The other factors which affect the plant operation are live steam pressure, flow rate of product, even distribution of feed to all tubes, maintaining constant vacuum, preventing leakage of air and operation of condenser for rapid condensing and removal of condensate. If thermo-compressor is used, the working of plant is affected by variation of steam pressure at inlet to thermo compressor. The provision of separate steam main from boiler with regulating valve will solve the problem. The flow rate can be easily controlled by feed pump of adequate size and type and needle valves for flow regulation. Automatic flow controller and flow measuring device may be used.

The uniform distribution of product to all the tubes is another major problem in the design and operation of falling film evaporator. The term wetting rate indicates the relationship between product feed rate and heating surface. Every tube requires a certain minimum quantity of product to cover the entire surface. Therefore in a single pass evaporator, the number of tubes per calandria will decrease from effect to effect, because the milk volume is constantly reduced as the concentration is increased. The first effect is always the largest, and in large evaporators, the calandria will be divided in two sections in order to overcome the problem of distribution of the product over a very large number of tubes, and to obtain the correct wetting rate. When the first effect is in two sections, the milk flow will be in series, but the steam flow will be parallel.

8.3 Care and Maintenance

  1. Follow the preventive maintenance norms from the manufacturer guidelines.

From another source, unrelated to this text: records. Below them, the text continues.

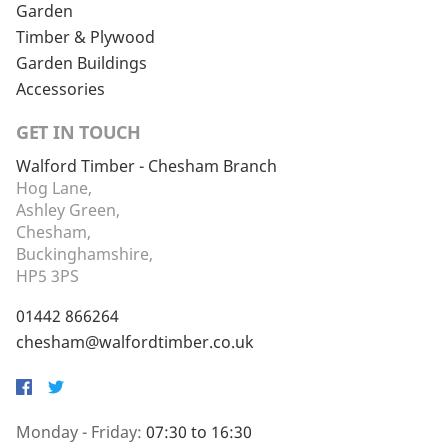
Garden
Timber & Plywood
Garden Buildings
Accessories
GET IN TOUCH
Walford Timber - Chesham Branch
Hog Lane,
Ashley Green,
Chesham,
Buckinghamshire,
HP5 3PS
01442 866264
chesham@walfordtimber.co.uk
Facebook
Twitter
Monday - Friday:
07:30 to 16:30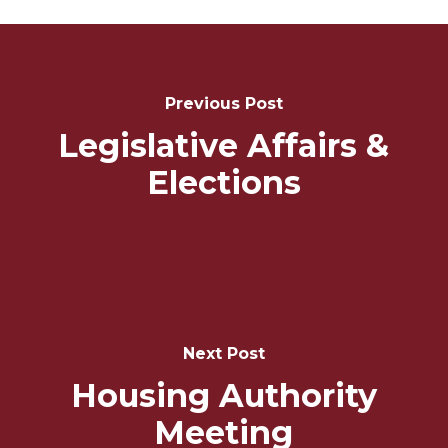
Post
Navigation
Previous Post
Legislative Affairs &
Elections
Next Post
Housing Authority
Meeting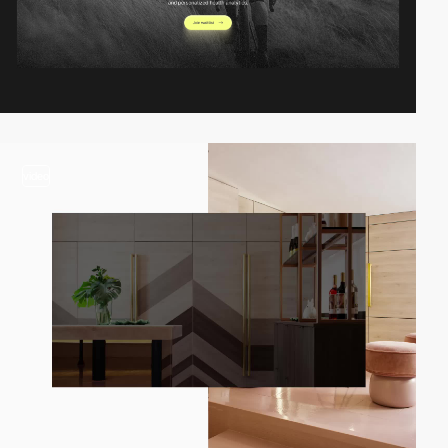
video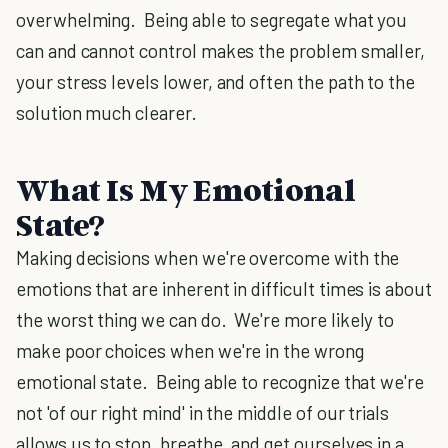
overwhelming. Being able to segregate what you
can and cannot control makes the problem smaller,
your stress levels lower, and often the path to the
solution much clearer.
What Is My Emotional
State?
Making decisions when we're overcome with the
emotions that are inherent in difficult times is about
the worst thing we can do. We're more likely to
make poor choices when we're in the wrong
emotional state. Being able to recognize that we're
not 'of our right mind' in the middle of our trials
allows us to stop, breathe, and get ourselves in a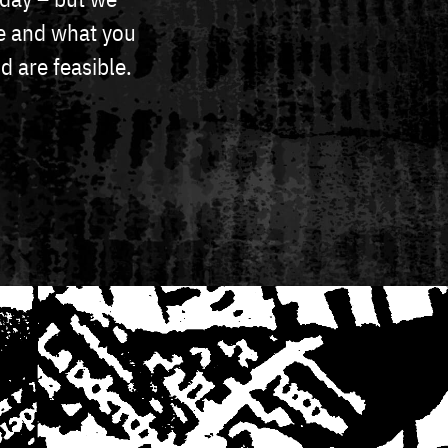
ike and what you
d are feasible.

  2. Check the air leaks which may develop around valves, joints, cover and observation posts, as it fluctuates the operating vacuum and temperature.

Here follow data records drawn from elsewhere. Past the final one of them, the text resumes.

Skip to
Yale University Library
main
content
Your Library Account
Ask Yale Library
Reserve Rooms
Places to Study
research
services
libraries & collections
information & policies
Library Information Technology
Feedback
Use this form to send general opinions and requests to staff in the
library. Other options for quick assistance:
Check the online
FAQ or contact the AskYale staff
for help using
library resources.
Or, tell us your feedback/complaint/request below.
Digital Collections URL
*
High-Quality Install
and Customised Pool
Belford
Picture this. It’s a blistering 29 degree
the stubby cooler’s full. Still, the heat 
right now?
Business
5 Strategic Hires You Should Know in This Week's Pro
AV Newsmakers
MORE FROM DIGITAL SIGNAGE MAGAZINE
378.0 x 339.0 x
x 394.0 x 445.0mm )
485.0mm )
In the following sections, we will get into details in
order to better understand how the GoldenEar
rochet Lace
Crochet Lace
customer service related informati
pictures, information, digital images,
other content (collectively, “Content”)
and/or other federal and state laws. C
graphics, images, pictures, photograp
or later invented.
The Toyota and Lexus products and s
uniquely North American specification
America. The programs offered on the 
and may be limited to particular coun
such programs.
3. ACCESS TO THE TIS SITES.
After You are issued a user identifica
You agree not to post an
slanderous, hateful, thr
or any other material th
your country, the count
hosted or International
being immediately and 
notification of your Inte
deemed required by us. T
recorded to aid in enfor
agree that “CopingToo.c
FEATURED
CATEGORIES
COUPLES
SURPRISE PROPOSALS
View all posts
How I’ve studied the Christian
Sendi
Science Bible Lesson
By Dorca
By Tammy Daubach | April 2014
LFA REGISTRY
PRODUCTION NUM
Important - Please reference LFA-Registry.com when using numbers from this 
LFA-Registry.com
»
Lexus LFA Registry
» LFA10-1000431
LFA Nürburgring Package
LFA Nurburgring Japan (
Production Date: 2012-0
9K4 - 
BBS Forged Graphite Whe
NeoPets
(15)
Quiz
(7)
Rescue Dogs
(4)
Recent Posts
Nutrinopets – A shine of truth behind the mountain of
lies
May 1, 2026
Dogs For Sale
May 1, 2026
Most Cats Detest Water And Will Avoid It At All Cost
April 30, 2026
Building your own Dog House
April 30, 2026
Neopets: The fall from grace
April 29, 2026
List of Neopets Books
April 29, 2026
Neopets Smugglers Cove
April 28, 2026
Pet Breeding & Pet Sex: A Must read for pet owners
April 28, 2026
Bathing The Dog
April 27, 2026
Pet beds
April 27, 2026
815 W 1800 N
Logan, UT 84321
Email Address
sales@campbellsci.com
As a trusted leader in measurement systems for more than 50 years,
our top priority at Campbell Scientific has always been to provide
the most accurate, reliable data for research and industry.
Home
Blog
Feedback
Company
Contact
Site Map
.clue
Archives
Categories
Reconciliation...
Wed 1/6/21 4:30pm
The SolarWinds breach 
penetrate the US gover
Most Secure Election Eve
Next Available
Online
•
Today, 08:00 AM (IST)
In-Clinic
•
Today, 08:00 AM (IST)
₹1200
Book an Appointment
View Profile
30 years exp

  3. All gaskets must be changed periodically.
  4. Avoid the use of high pressure steam.
  5. Economy of cooling water to the water cooled condenser should be checked.

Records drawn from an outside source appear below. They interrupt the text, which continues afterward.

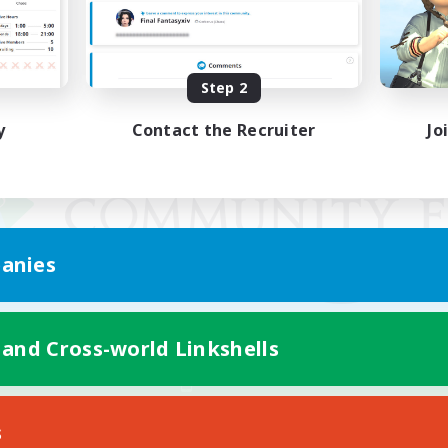
Step 2
y
Contact the Recruiter
Jo
anies
 and Cross-world Linkshells
Mobile Version
s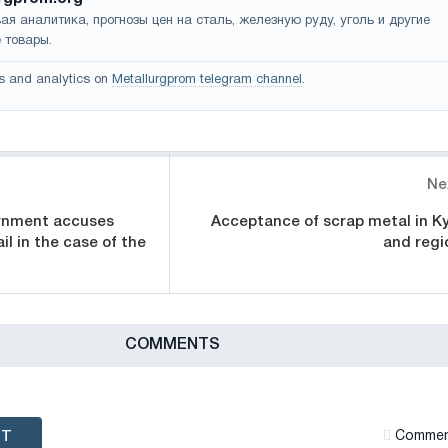
ая аналитика, прогнозы цен на сталь, железную руду, уголь и другие
 товары.
s and analytics on
Metallurgprom telegram channel
.
Ne
ernment accuses
Acceptance of scrap metal in Ky
il in the case of the
and regi
СOMMENTS
NT
Сommen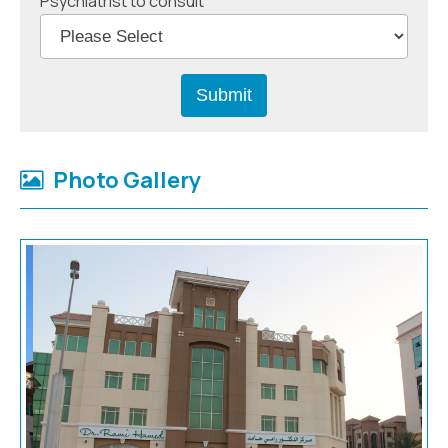
Psychiatrist to consult
Photo Gallery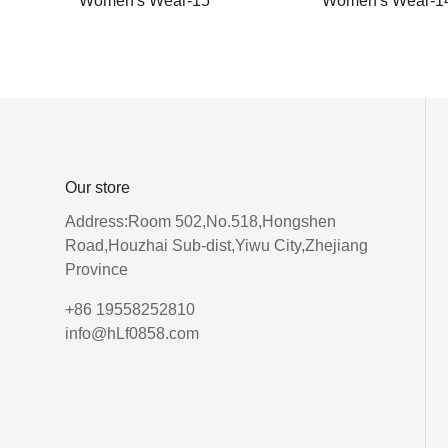
Women's Wear-15
Women's Wear-1
Our store
Address:Room 502,No.518,Hongshen
Road,Houzhai Sub-dist,Yiwu City,Zhejiang
Province
+86 19558252810
info@hLf0858.com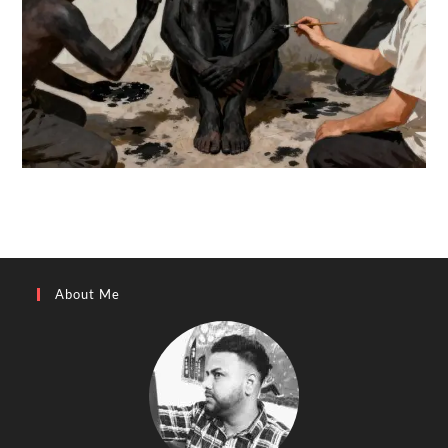
About Me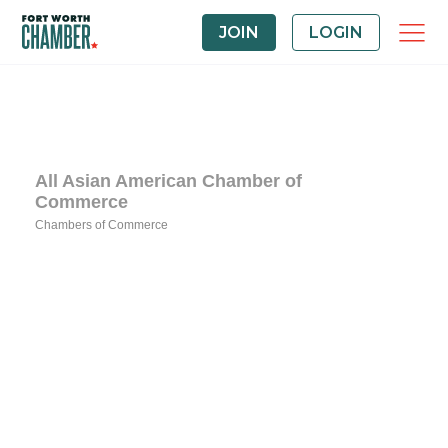
JOIN
LOGIN
All Asian American Chamber of
Commerce
Chambers of Commerce
Categories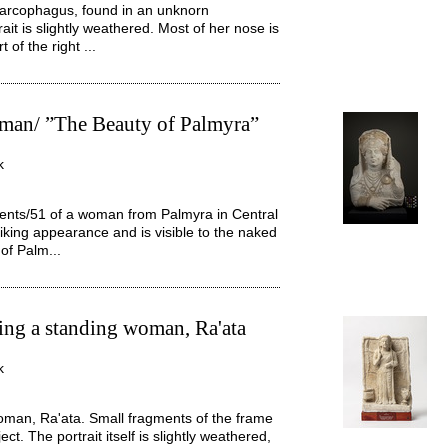
sarcophagus, found in an unknorn
it is slightly weathered. Most of her nose is
 of the right ...
woman/ ”The Beauty of Palmyra”
k
hments/51 of a woman from Palmyra in Central
riking appearance and is visible to the naked
of Palm...
ting a standing woman, Ra'ata
k
oman, Ra'ata. Small fragments of the frame
ct. The portrait itself is slightly weathered,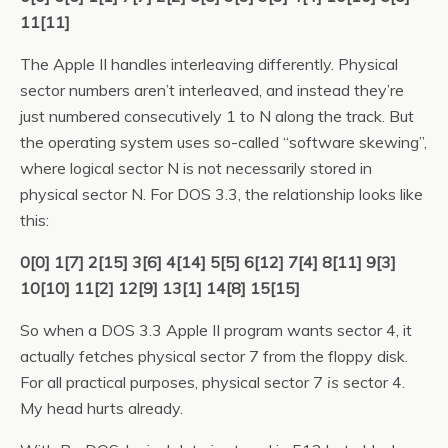
11[11]
The Apple II handles interleaving differently. Physical
sector numbers aren’t interleaved, and instead they’re
just numbered consecutively 1 to N along the track. But
the operating system uses so-called “software skewing”,
where logical sector N is not necessarily stored in
physical sector N. For DOS 3.3, the relationship looks like
this:
0[0] 1[7] 2[15] 3[6] 4[14] 5[5] 6[12] 7[4] 8[11] 9[3]
10[10] 11[2] 12[9] 13[1] 14[8] 15[15]
So when a DOS 3.3 Apple II program wants sector 4, it
actually fetches physical sector 7 from the floppy disk.
For all practical purposes, physical sector 7
is
sector 4.
My head hurts already.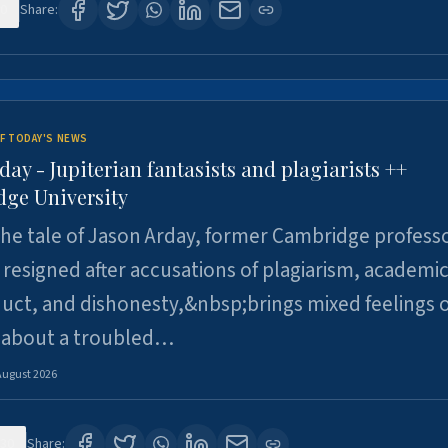
0
Share:
F TODAY'S NEWS
day - Jupiterian fantasists and plagiarists ++
ge University
e tale of Jason Arday, former Cambridge professo
resigned after accusations of plagiarism, academi
ct, and dishonesty,&nbsp;brings mixed feelings o
 about a troubled…
August 2026
30
Share: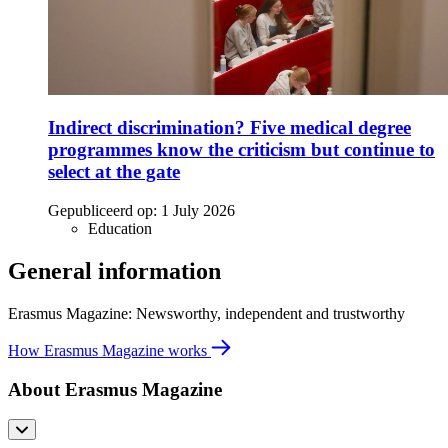
Indirect discrimination? Five medical degree
programmes know the criticism but continue to
select at the gate
Gepubliceerd op:
1 July 2026
Education
General information
Erasmus Magazine: Newsworthy, independent and trustworthy
How Erasmus Magazine works
About Erasmus Magazine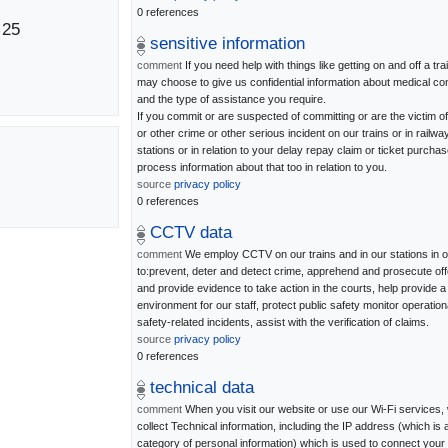
0 references
 25
sensitive information
comment
If you need help with things like getting on and off a tra
may choose to give us confidential information about medical con
and the type of assistance you require.
If you commit or are suspected of committing or are the victim of
or other crime or other serious incident on our trains or in railwa
stations or in relation to your delay repay claim or ticket purchas
process information about that too in relation to you.
source
privacy policy
0 references
CCTV data
comment
We employ CCTV on our trains and in our stations in o
to:prevent, deter and detect crime, apprehend and prosecute of
and provide evidence to take action in the courts, help provide a
environment for our staff, protect public safety monitor operation
safety-related incidents, assist with the verification of claims.
source
privacy policy
0 references
technical data
comment
When you visit our website or use our Wi-Fi services
collect Technical information, including the IP address (which is 
category of personal information) which is used to connect your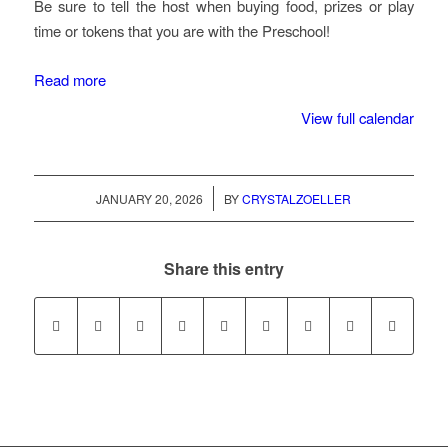
Be sure to tell the host when buying food, prizes or play
time or tokens that you are with the Preschool!
Read more
View full calendar
/
JANUARY 20, 2026
BY
CRYSTALZOELLER
Share this entry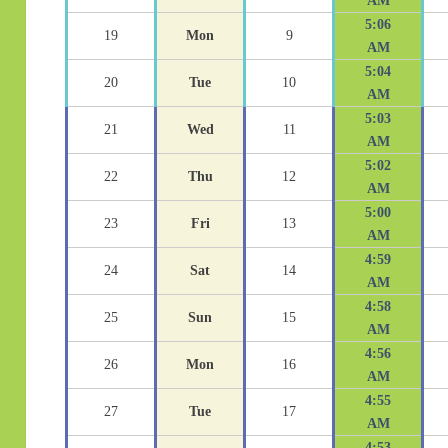
AM
5:06
19
Mon
9
AM
5:04
20
Tue
10
AM
5:03
21
Wed
11
AM
5:02
22
Thu
12
AM
5:00
23
Fri
13
AM
4:59
24
Sat
14
AM
4:58
25
Sun
15
AM
4:56
26
Mon
16
AM
4:55
27
Tue
17
AM
4:53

  6. Keep about 3 °C temperature difference between condenser discharge water and cooling water for better economy.
  7. Ensure heating surfaces are clean and free from deposits.
  8. Scaling of heat transfer surfaces constitutes a problem and it should be cleaned after an optimum operation time. Descale the plant at least once a year with a suitable acid solution.
  9. Check water vacuum system (working of vacuum pumps).
  10. Periodical detection of steam coil leakage by hydraulic pressure test.
  11. Condensate must be removed properly from the heating surface.
  12. Release vacuum immediately in case of sudden power failure. Also steam valves and cooling water supply must be shut off at once.